Jonathan Mahler tells an interesting story about the open plan or cubicle office in the world’s publishing houses. The article Cubicles Rise in a Brave New World of Publishing on New York Times predicts that the open plan office “may be the future of publishing”, although this change might take a while for editors to get used to.
My personal experiences working at a Hong Kong local publishing house and work-shadowing at the Asian headquarter of Oxford University Press seem to speak against this point of view, but to be honest, I will need more industrial experience to find out the answer. What I would like to point out is that the workplace culture varies greatly across different publishing houses, and it is even true for transnational publishing houses whose publishers might need to travel across several cultures. It will not be surprising to find out that the collectivism-oriented eastern countries may prefer the open plan, which encourages close collaboration among colleagues, while western publishers and editors may be more delighted to retain their privacy by working in a cubicle office.

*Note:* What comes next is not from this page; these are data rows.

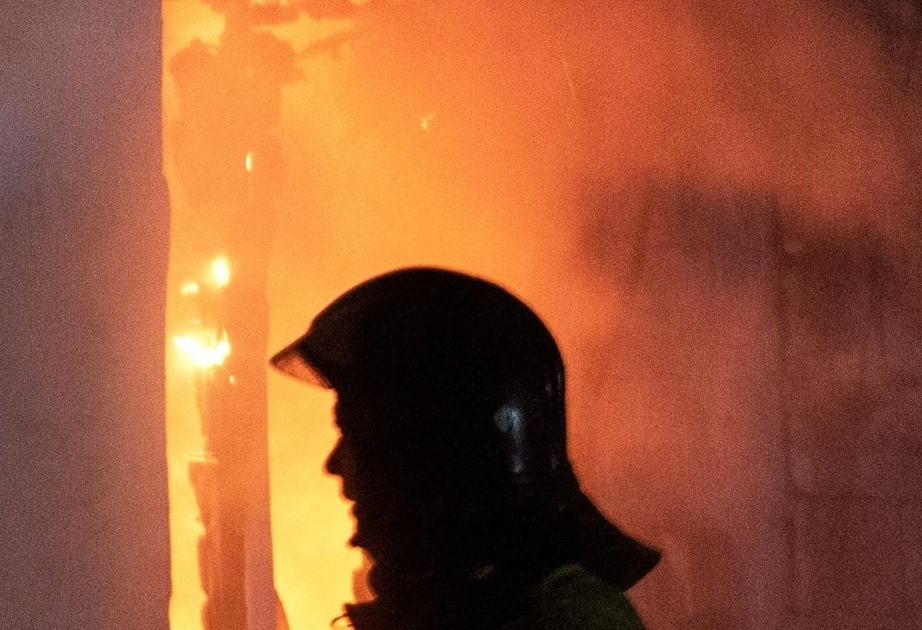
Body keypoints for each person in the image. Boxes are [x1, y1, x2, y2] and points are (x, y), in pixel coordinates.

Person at [270, 267, 659, 630]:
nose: (334, 464)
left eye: (354, 433)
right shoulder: (464, 604)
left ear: (427, 449)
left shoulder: (564, 618)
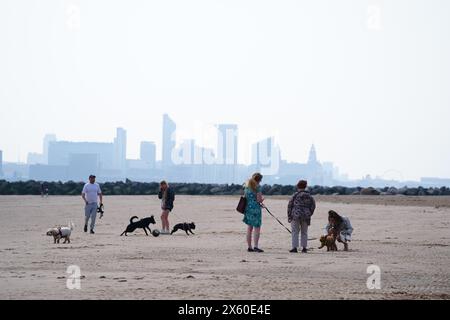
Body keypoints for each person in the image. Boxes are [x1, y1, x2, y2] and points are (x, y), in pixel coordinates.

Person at [287, 180, 316, 253]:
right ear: (305, 186)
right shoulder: (309, 196)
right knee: (304, 232)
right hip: (306, 215)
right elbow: (313, 206)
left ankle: (294, 248)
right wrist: (309, 213)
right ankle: (304, 248)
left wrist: (289, 216)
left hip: (295, 214)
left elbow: (290, 205)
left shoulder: (295, 195)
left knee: (295, 232)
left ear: (298, 186)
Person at [243, 173, 265, 253]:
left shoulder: (247, 187)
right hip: (256, 209)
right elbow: (259, 200)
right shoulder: (257, 187)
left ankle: (249, 247)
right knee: (257, 228)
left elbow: (245, 197)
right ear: (259, 180)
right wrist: (262, 200)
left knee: (249, 228)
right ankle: (256, 246)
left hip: (248, 208)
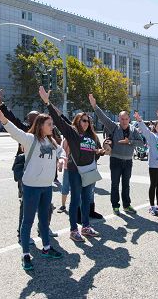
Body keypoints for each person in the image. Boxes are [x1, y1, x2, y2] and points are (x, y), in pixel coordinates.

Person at [0, 107, 65, 270]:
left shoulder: (51, 141)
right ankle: (25, 255)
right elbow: (15, 132)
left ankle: (46, 248)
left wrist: (61, 160)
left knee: (44, 220)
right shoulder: (30, 139)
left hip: (47, 187)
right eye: (49, 124)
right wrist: (3, 119)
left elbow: (62, 151)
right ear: (40, 125)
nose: (52, 127)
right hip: (31, 187)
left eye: (52, 124)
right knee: (28, 221)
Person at [0, 86, 57, 242]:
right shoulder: (25, 132)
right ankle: (22, 232)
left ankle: (43, 227)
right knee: (26, 203)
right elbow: (10, 120)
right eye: (32, 118)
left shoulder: (48, 135)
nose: (33, 120)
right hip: (25, 172)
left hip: (44, 177)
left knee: (47, 204)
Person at [41, 87, 105, 241]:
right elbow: (58, 120)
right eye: (84, 120)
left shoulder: (92, 135)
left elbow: (96, 151)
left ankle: (86, 227)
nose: (87, 123)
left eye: (88, 121)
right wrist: (47, 103)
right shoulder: (72, 132)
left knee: (86, 200)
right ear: (78, 121)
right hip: (75, 171)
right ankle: (73, 230)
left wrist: (100, 151)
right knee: (75, 199)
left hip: (89, 171)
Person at [89, 94, 144, 215]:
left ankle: (127, 205)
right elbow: (103, 118)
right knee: (115, 184)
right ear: (119, 119)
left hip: (128, 161)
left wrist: (129, 141)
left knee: (126, 185)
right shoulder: (114, 127)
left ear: (129, 119)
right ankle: (115, 206)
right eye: (122, 119)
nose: (124, 121)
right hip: (115, 160)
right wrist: (94, 106)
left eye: (126, 119)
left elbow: (141, 143)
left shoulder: (133, 130)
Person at [134, 111, 158, 216]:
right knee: (153, 185)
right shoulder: (152, 136)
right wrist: (139, 120)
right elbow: (145, 130)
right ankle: (152, 206)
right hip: (153, 165)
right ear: (155, 127)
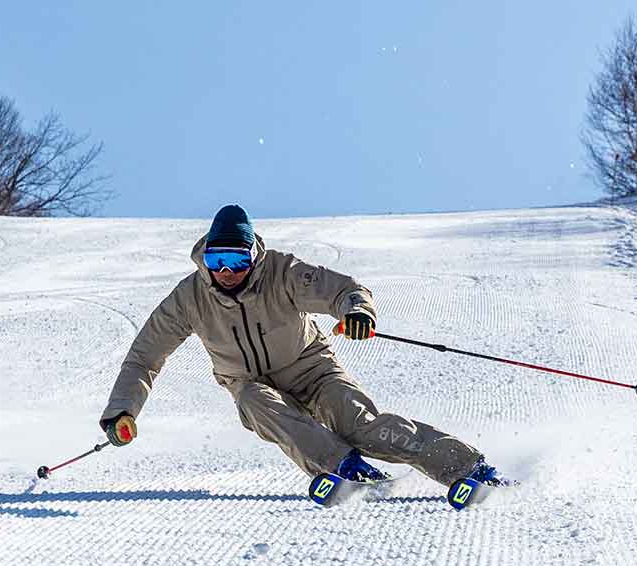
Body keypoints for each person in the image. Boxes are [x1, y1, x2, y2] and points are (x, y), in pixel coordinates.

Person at [98, 204, 503, 489]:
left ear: (253, 257)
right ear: (204, 258)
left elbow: (344, 290)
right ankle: (341, 467)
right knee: (254, 401)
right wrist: (122, 411)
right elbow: (144, 356)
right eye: (217, 259)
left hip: (312, 370)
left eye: (236, 261)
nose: (225, 272)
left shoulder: (283, 272)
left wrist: (357, 311)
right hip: (249, 382)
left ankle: (466, 466)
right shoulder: (189, 298)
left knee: (360, 425)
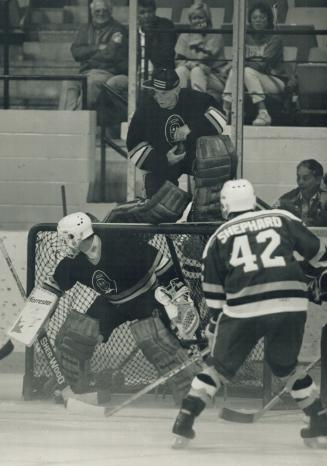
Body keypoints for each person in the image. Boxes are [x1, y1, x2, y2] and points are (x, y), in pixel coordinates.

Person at [172, 178, 327, 447]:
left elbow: (215, 296)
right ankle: (319, 419)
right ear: (254, 200)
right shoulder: (281, 217)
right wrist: (312, 276)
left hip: (245, 307)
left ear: (224, 206)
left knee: (217, 369)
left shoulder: (219, 237)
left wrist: (213, 327)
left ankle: (185, 420)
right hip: (291, 303)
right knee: (286, 367)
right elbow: (318, 251)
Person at [45, 212, 200, 400]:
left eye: (66, 238)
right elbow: (51, 289)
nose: (63, 243)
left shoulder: (121, 244)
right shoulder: (73, 261)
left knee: (155, 339)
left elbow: (164, 267)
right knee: (76, 336)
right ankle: (78, 390)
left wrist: (181, 301)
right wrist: (37, 316)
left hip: (146, 296)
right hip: (111, 302)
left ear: (79, 235)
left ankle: (189, 389)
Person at [126, 67, 227, 197]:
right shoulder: (146, 108)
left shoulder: (194, 98)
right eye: (155, 92)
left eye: (164, 93)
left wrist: (191, 128)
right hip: (163, 159)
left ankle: (203, 213)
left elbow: (220, 117)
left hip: (193, 156)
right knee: (158, 200)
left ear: (177, 90)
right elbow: (134, 146)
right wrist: (163, 160)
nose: (158, 98)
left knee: (214, 173)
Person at [223, 1, 290, 126]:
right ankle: (226, 110)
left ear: (268, 19)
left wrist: (241, 63)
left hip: (275, 80)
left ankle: (263, 112)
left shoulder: (275, 39)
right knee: (236, 71)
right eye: (255, 18)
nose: (258, 21)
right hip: (251, 78)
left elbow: (262, 65)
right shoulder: (245, 37)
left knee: (244, 71)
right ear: (250, 20)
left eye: (262, 17)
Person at [58, 0, 128, 113]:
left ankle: (77, 121)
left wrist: (89, 57)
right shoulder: (85, 29)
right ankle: (66, 123)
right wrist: (98, 47)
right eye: (97, 10)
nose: (101, 13)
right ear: (91, 12)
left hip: (106, 73)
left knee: (91, 82)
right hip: (85, 73)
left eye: (105, 10)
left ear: (110, 12)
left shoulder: (119, 29)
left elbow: (110, 55)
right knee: (68, 82)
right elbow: (76, 53)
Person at [175, 1, 229, 103]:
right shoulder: (184, 36)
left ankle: (198, 107)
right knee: (180, 71)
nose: (197, 21)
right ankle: (180, 106)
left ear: (207, 19)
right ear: (190, 20)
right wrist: (192, 64)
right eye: (194, 18)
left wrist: (198, 35)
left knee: (197, 71)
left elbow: (203, 59)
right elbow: (178, 61)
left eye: (201, 18)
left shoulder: (216, 35)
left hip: (215, 77)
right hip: (192, 70)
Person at [273, 159, 327, 227]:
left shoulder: (325, 201)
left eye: (306, 178)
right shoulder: (286, 200)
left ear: (318, 180)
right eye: (298, 177)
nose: (300, 182)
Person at [138, 0, 176, 76]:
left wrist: (149, 34)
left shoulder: (165, 25)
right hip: (137, 73)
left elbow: (167, 56)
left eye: (150, 11)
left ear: (155, 11)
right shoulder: (133, 31)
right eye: (142, 13)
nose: (147, 16)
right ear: (136, 15)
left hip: (161, 72)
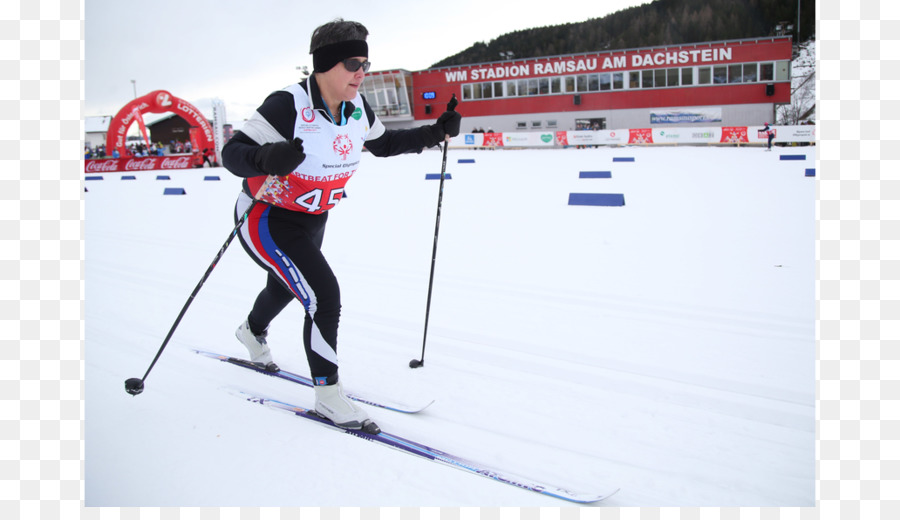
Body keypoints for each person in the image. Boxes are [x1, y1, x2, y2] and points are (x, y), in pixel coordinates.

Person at [221, 18, 460, 433]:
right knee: (324, 296)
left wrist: (435, 133)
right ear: (325, 64)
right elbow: (232, 153)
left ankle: (251, 331)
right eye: (353, 63)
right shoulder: (287, 105)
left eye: (366, 64)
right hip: (266, 218)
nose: (361, 73)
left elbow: (384, 145)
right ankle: (329, 397)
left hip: (313, 219)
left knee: (287, 286)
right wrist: (266, 158)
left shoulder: (357, 110)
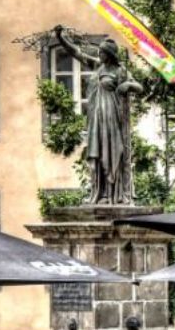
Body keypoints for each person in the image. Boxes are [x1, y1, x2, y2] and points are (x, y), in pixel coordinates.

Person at [53, 26, 143, 205]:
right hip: (96, 119)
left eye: (102, 52)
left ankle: (114, 194)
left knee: (112, 154)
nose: (99, 55)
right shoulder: (96, 66)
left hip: (112, 120)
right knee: (98, 155)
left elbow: (140, 87)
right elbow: (76, 52)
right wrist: (60, 37)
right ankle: (100, 193)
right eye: (99, 52)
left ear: (109, 54)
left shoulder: (120, 71)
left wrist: (128, 85)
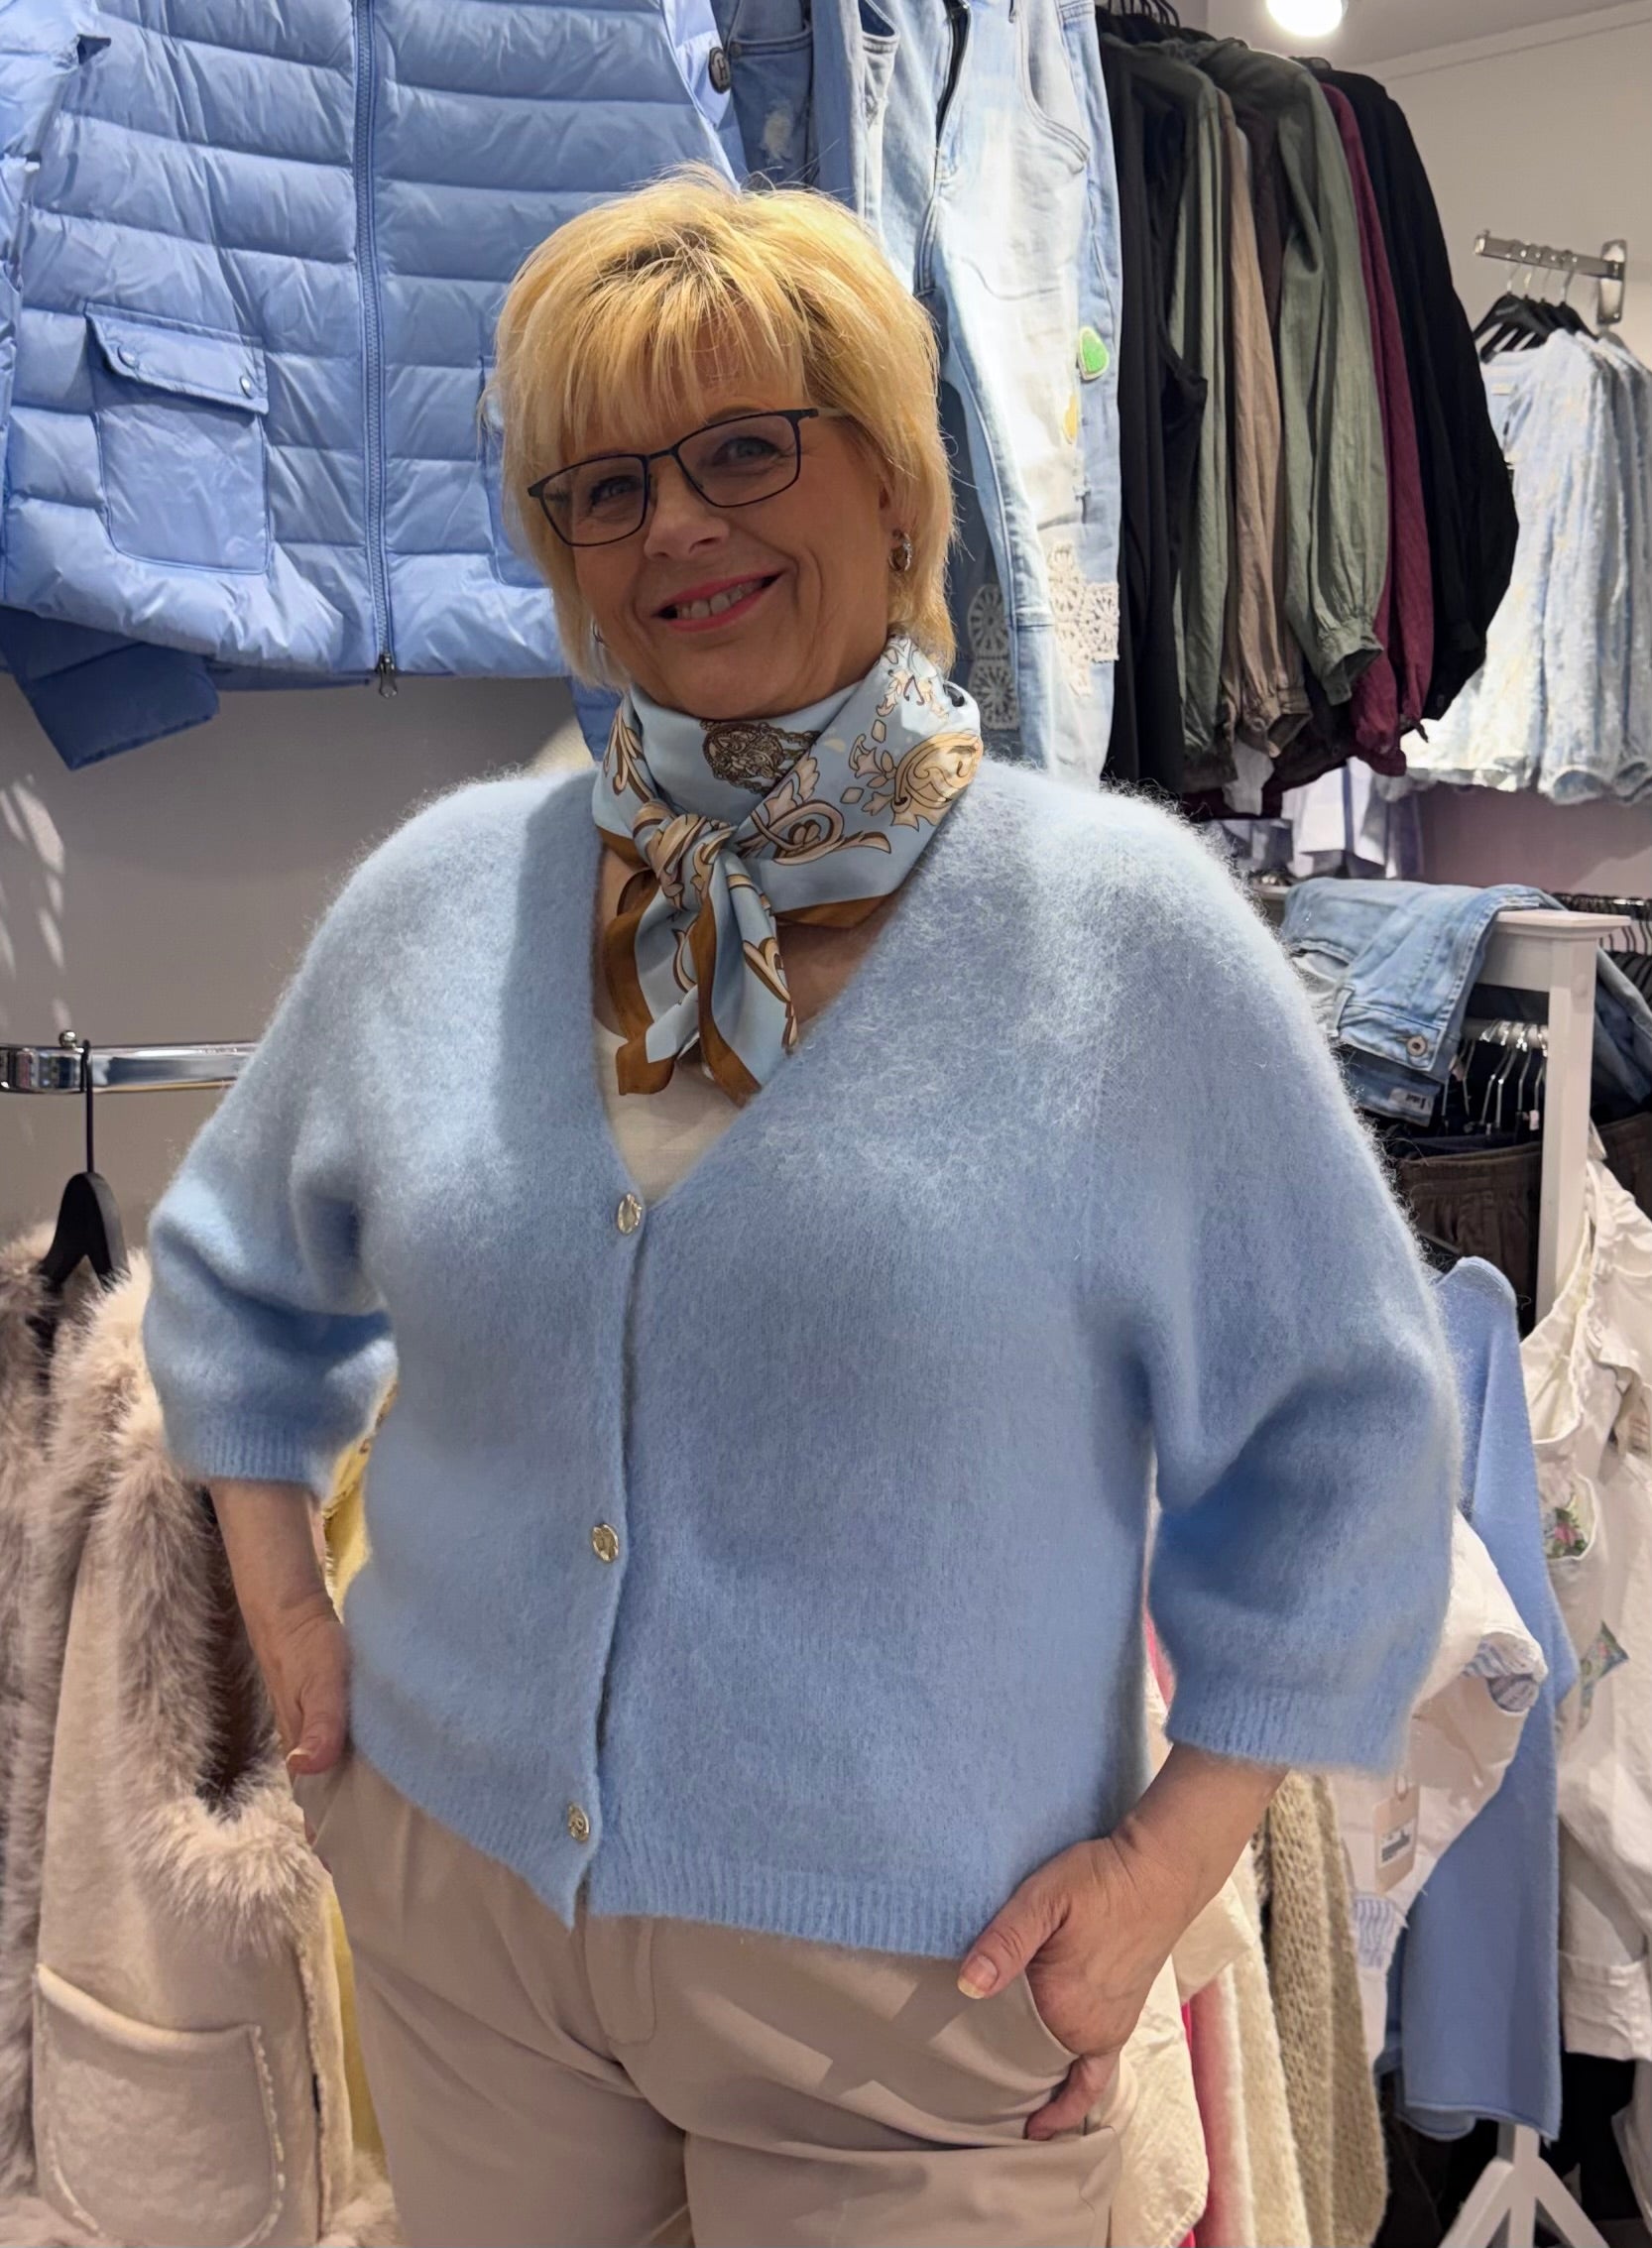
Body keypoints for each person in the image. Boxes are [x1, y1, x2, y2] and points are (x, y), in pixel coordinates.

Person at [142, 167, 1459, 2248]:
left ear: (897, 483)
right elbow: (230, 1280)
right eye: (602, 486)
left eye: (746, 448)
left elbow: (1346, 1433)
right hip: (463, 1909)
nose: (674, 524)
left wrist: (1170, 1863)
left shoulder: (1117, 935)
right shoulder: (441, 897)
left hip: (912, 1977)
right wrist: (290, 1623)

Image Credit: Sasha Maslov for The New York Times
Maggie Brown reports in her article The Fifty Shades effect: women dominate self-publishing on the Guardian that “middle-aged and well-educated women […] dominate the growing e-publishing market”. However, the article does not really give any satisfactory explanation to the finding, but rather goes on discussing self-publishing and how it causes change in the publishing industry. My personal postulation comes from Alison Baverstock’s comment that lots of self-publishers have been very collaborative and share information with each other; sociology and linguistics studies have revealed that prototypically, women are considered stronger at building interpersonal relationships and attending emotional connection, while men are considered more keen on establishing hierarchy and seeking power. Although these claims can be quite overgeneralised and may not apply to every aspect of human behaviour, they might still offers a perspective into examining why women, presumably to be stronger at collaborating, outperform men in self-publishing.
My favourite quote in this article comes from Michael Tamblyn’s “how people engage with books has been an undiscovered country”. If publishers cannot get timely feedback about (the change of) readers’ interests through marketing research, most publishing endeavours are likely to end in vain.